Теперь три галеры шли вереницей, так близко одна к другой, что задние едва не касались тараном фонаря на корме впереди идущих, меж тем как над свинцово-гладким морем продолжали беззвучно вспыхивать молнии. Я стоял на своем месте: рядом с мавром Гурриато и солдатом у камнемета; в одной руке артиллерист держал дымящийся запальник, другой перебирал четки и при этом, не произнося ни слова, шевелил губами. Я попытался сглотнуть, но ничего не вышло: глоток арака и разведенное вино высушили нёбо и глотку.
— Навались! — скомандовал капитан Урдемалас.

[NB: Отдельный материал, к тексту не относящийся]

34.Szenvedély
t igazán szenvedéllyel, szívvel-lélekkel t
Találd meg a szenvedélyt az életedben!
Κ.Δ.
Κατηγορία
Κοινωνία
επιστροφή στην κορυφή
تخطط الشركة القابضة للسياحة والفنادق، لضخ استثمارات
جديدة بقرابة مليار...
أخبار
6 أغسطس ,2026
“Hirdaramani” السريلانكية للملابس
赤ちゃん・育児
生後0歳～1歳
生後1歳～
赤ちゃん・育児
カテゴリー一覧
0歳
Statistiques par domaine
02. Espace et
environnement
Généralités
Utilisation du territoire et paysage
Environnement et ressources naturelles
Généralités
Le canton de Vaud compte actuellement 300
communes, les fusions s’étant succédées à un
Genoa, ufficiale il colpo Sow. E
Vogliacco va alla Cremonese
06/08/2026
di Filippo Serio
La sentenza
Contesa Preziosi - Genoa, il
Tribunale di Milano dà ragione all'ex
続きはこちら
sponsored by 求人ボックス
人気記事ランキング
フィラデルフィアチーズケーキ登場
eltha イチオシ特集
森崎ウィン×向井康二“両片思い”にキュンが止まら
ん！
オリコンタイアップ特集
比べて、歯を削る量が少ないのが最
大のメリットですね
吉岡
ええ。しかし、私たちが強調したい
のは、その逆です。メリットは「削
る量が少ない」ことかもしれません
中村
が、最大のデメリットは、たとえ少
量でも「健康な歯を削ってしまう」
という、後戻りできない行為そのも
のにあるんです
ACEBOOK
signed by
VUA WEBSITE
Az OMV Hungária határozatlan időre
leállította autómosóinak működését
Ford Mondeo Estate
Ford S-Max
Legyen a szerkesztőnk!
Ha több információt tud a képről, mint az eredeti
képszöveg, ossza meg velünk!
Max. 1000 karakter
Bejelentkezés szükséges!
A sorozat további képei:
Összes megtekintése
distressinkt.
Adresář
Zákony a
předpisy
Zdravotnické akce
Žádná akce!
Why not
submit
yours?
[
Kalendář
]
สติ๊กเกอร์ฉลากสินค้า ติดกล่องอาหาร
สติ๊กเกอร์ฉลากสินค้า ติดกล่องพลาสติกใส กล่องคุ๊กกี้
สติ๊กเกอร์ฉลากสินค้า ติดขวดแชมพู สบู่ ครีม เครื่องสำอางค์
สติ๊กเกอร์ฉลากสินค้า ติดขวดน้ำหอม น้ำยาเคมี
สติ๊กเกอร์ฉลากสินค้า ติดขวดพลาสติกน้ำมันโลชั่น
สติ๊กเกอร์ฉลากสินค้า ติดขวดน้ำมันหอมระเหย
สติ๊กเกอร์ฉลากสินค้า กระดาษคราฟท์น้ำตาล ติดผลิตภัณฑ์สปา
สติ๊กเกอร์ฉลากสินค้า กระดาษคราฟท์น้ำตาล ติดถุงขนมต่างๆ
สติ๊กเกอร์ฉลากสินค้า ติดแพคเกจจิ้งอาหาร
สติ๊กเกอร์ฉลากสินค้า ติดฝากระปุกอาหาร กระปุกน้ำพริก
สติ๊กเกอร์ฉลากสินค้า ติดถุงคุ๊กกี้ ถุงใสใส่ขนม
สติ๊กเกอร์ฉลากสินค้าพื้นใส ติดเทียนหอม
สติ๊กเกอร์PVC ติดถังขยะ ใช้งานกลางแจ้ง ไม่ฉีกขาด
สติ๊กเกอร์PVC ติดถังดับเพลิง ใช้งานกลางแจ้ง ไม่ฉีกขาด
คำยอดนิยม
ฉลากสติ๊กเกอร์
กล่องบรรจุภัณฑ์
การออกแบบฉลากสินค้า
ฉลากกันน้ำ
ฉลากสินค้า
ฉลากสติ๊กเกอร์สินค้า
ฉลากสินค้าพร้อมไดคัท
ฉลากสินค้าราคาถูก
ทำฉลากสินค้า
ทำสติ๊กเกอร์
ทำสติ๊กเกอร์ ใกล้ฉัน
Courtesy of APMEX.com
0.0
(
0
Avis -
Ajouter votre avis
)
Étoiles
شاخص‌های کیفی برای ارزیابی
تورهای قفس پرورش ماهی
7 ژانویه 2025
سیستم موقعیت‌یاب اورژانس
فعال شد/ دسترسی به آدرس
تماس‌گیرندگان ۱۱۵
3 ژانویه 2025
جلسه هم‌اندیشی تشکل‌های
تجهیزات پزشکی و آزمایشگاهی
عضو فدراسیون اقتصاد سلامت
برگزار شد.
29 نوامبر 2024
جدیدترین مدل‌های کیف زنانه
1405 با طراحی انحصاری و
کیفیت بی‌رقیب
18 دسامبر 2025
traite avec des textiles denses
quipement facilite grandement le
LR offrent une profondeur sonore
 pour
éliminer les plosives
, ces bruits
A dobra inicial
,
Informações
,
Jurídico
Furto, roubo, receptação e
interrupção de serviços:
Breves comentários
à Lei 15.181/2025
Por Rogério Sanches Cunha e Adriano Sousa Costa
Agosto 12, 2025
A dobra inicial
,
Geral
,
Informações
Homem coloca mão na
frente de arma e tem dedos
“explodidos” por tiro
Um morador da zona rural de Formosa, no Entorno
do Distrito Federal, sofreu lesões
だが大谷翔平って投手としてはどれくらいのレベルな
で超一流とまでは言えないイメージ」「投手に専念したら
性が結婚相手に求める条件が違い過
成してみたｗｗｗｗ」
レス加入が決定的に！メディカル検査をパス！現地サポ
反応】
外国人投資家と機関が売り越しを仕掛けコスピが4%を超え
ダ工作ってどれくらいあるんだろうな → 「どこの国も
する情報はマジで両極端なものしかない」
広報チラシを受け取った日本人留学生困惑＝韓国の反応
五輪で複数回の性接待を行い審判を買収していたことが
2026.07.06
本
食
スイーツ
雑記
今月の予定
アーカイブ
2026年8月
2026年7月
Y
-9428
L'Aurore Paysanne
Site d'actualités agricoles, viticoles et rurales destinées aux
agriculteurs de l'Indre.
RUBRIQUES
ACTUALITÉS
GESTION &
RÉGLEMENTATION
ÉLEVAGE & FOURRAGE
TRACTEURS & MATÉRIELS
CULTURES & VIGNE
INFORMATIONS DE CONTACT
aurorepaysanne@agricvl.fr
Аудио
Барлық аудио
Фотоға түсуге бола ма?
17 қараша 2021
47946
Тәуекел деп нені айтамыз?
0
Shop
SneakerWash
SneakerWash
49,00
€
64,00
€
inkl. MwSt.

Это слово, и свисток комита, и щелкание его бича, прошедшегося по спинам галерников, слились воедино. Стараясь как-то размять сведенные судорогой пальцы — слушались они, прямо скажем, плохо, — я обвязал голову платком, поверх нахлобучил каску, затянул на подбородке чешуйчатый ремень. Проверил, легко ли расстегиваются пряжки по бокам кирасы — на тот случай, чтобы сбросить ее одним махом, если окажусь в воде. Мои альпаргаты на веревочной подошве были крепко завязаны шнурками на щиколотках, руки сжимали копьецо — древко было густо намазано салом примерно на треть от навершия, а наконечник отточен как бритва. У пояса висели моя сабля с зубчатым лезвием и бискаец. Я несколько раз глубоко вдохнул и выдохнул. Все было в порядке, если не считать того, как безбожно сосало под ложечкой. Ни на кого не обращая внимания, расстегнулся и, хоть не больно-то и хотелось, помочился с борта, целясь меж мерно движущихся весел. Почти все стоявшие рядом последовали моему примеру. Мы были люди бывалые.